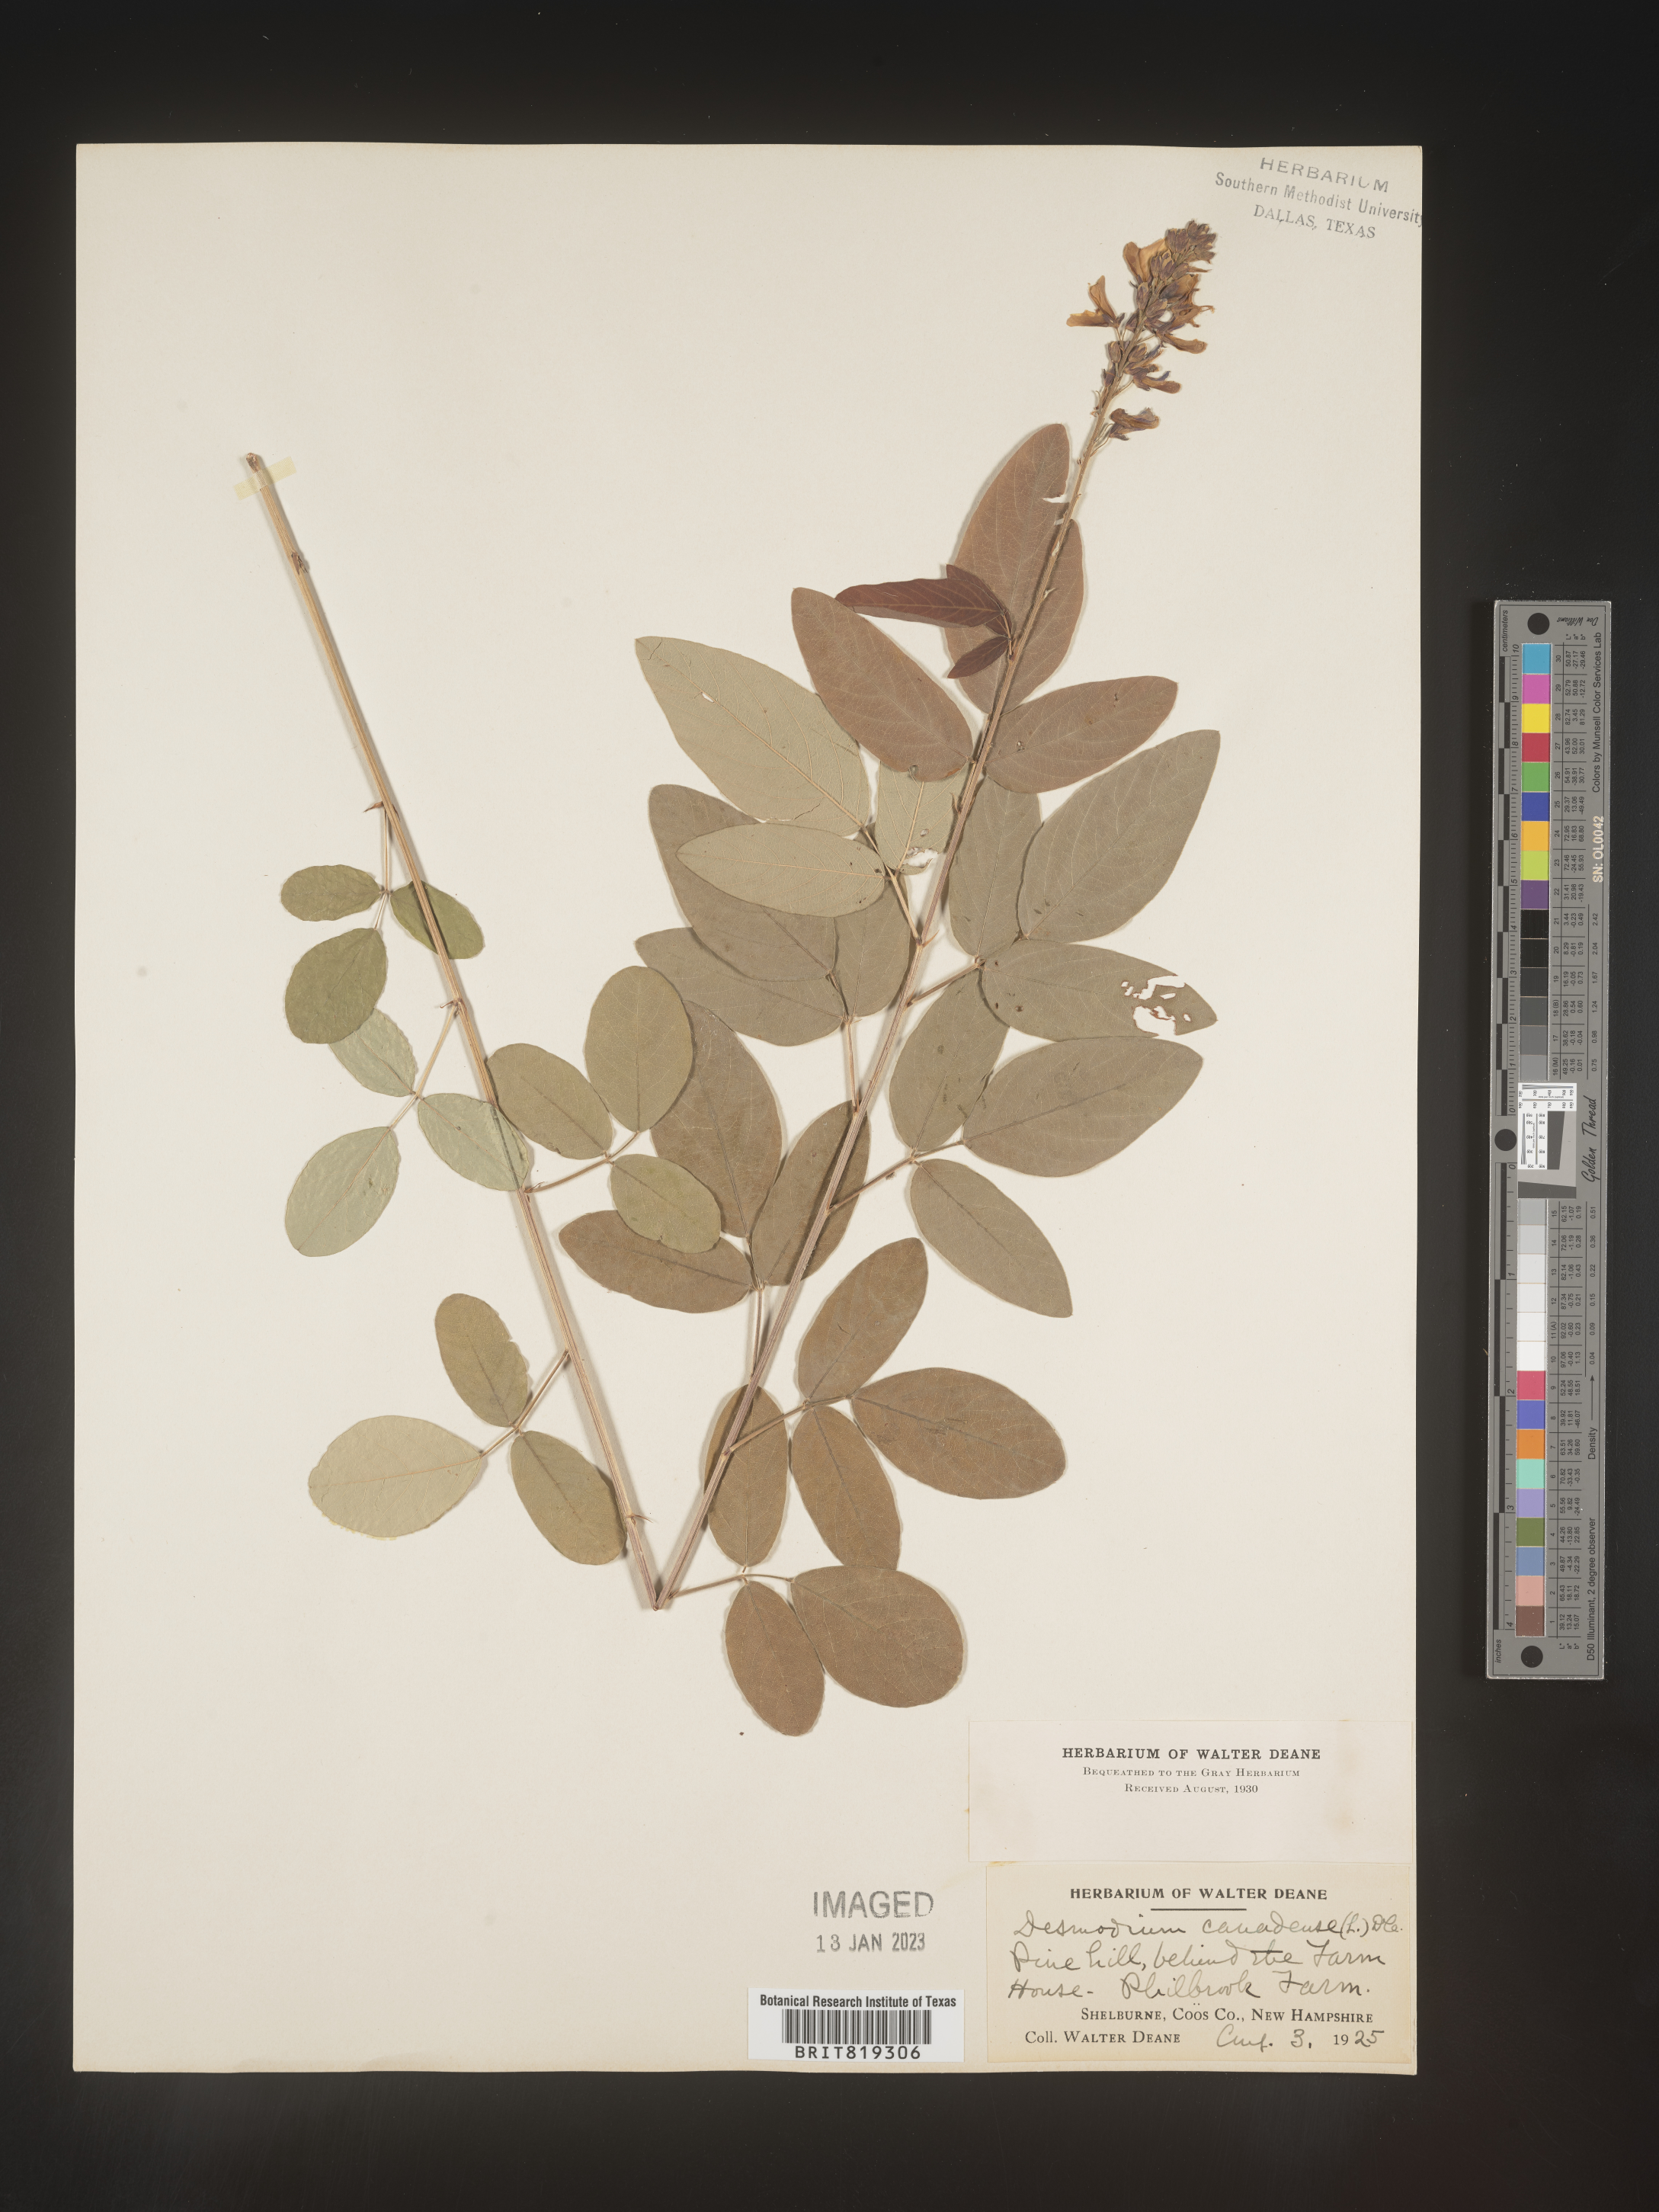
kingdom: Plantae
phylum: Tracheophyta
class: Magnoliopsida
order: Fabales
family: Fabaceae
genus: Desmodium
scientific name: Desmodium paniculatum
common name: Panicled tick-clover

--- WHAT YOU HAVE TO DO ---
Format every line of the listing above as a Markdown table with two columns, Row and Line, giving each line a row number and skipping blank lines. Leave the pictures out.

--- ANSWER FOR THE TASK ---
| Row | Line |
|---|---|
| 1 | kingdom: Plantae |
| 2 | phylum: Tracheophyta |
| 3 | class: Magnoliopsida |
| 4 | order: Fabales |
| 5 | family: Fabaceae |
| 6 | genus: Desmodium |
| 7 | scientific name: Desmodium paniculatum |
| 8 | common name: Panicled tick-clover |